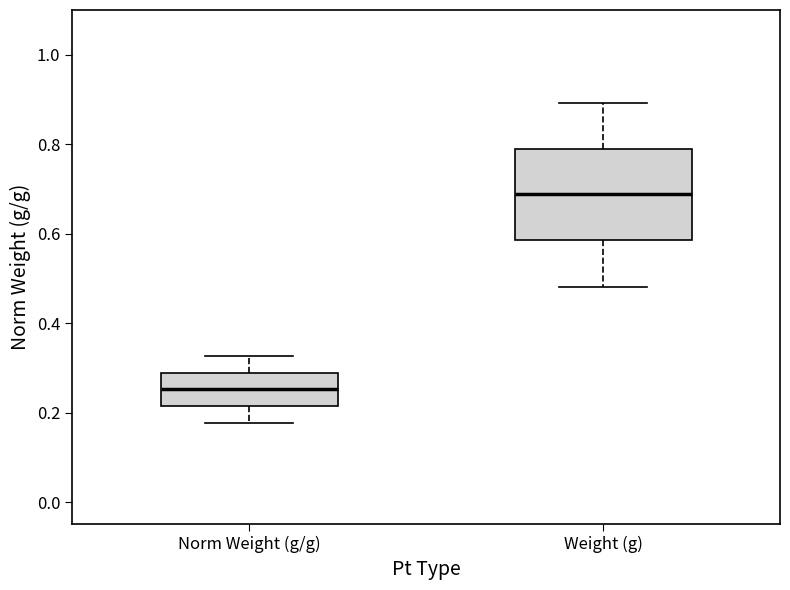

Which box's median line is the lowest?

Norm Weight (g/g)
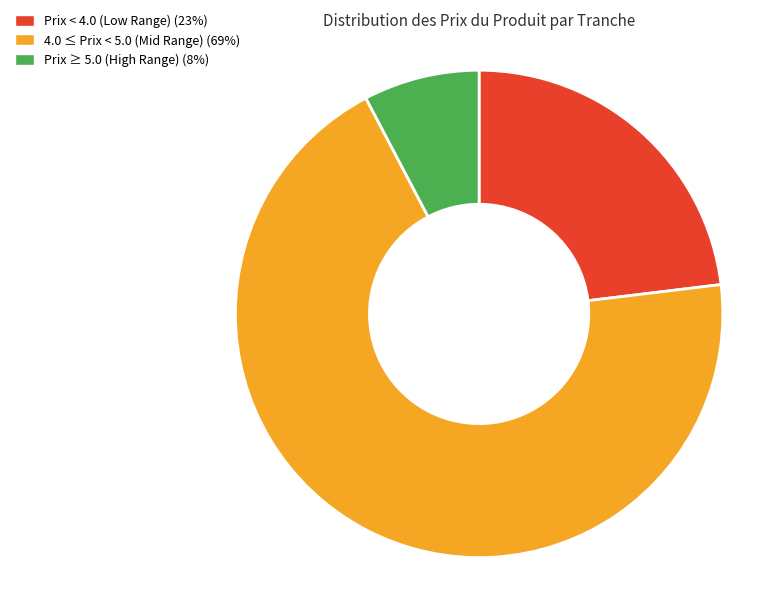

The Prix ≥ 5.0 (High Range) (8%) slice represents 1% of the pie. True or false?

False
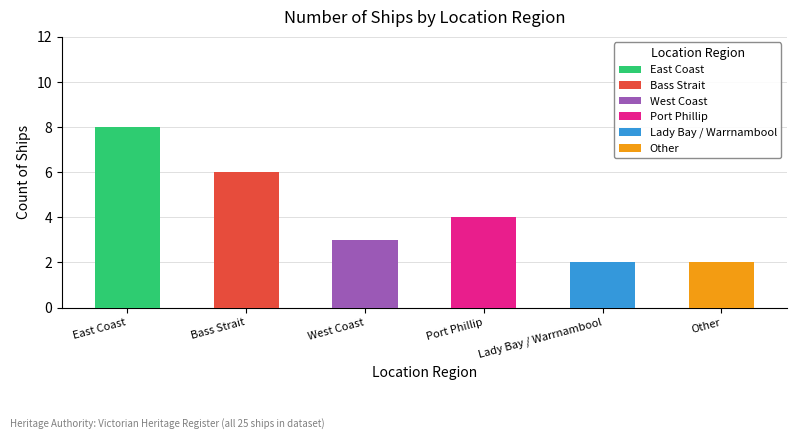

Which category has the highest value across all series?

East Coast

▸ TASK GOAL: Reproduce the three entries above word for word, omitting the pictures.

▸ FINAL ANSWER:
Which box's median line is the lowest?

Norm Weight (g/g)

The Prix ≥ 5.0 (High Range) (8%) slice represents 1% of the pie. True or false?

False

Which category has the highest value across all series?

East Coast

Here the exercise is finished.